- The purpose of this project is to analyze district-wide standardized test results.
The purpose of this project is to analyze district-wide standardized test results. Data is aggregated to show trends in school performance. Analysis was performed using School and Student Data. The school board will be using these results to make strategic decisions regarding future school budgets and priorities.
This project uses the Pandas library to manipulate data into tables that allow for aggregating and summarizing of district and school data. Array calculations are performed to create a snapshot of school district's key metrics.
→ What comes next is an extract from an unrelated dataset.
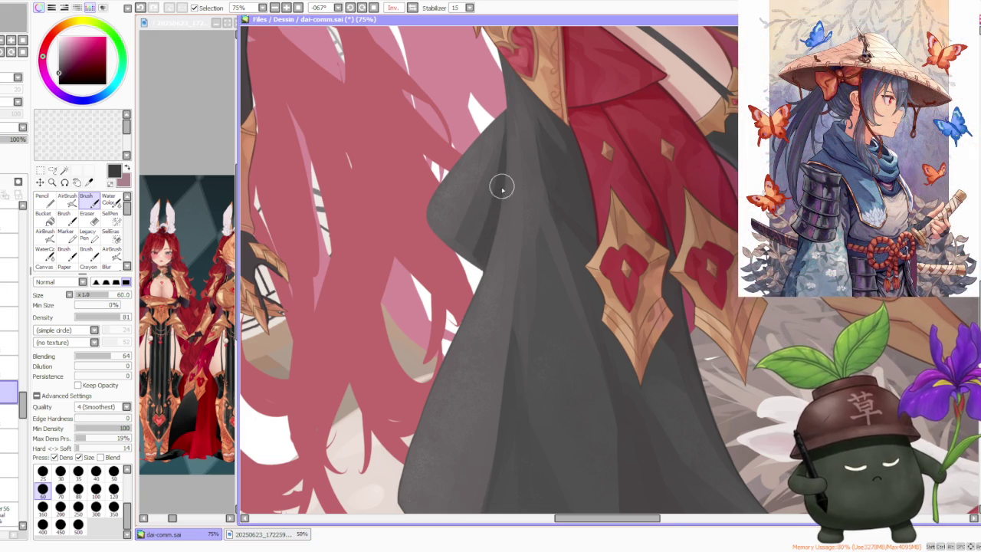
pyautogui.moveTo(480, 273); pyautogui.dragTo(507, 196)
Analysis done to show trends such as top peforming schools, bottom performing schools, math and reading scores by grade, and scores by school spending, size, and school type.
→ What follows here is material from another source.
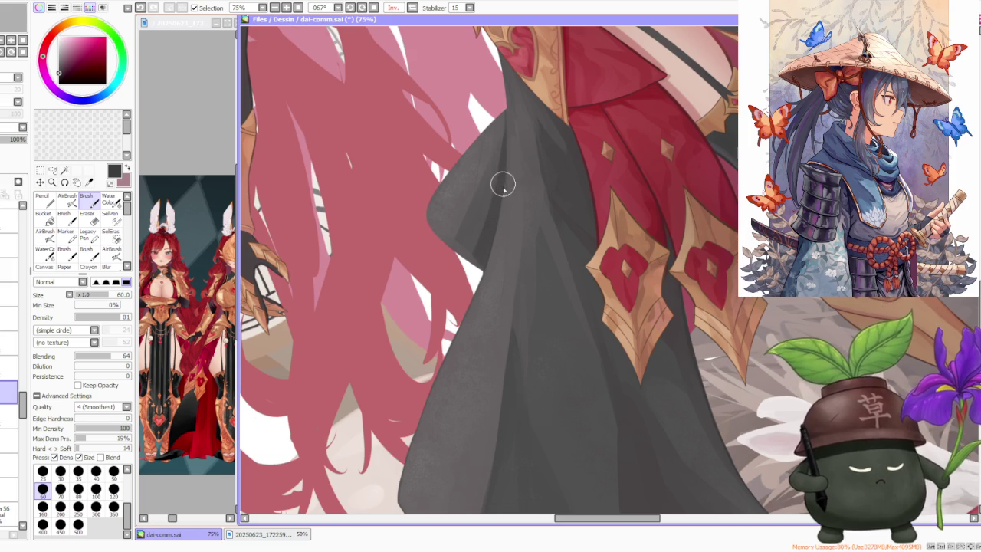
pyautogui.scroll(-3, 490, 149)
pyautogui.scroll(3, 490, 150)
- As a whole, schools with higher budgets, did not yield better test results. By contrast, schools with higher spending per student actually ($645-675) underperformed compared to schools with smaller budgets (<$585 per student).
- As a whole, smaller and medium sized schools dramatically out-performed large sized schools on passing math performances (89-91% passing vs 77%).
- Math passing rates are always consistently lower across every metric, but the difference between math and reading passing rates is greater among lower performing schools, large schools, and higher spending per student which all seem to correlate.
- Average math and reading scores stay consistent across grade level when grouped by school.
- In general (one exception), per student spending is higher in bottom performing schools than top performing.
- The same phenomenon is seen with high and low per student spending brackets and district versus charter schools.
- However, more analysis will be required to extract from various sources if the effect is due to school practices or the fact that charter schools tend to serve smaller student populations per school.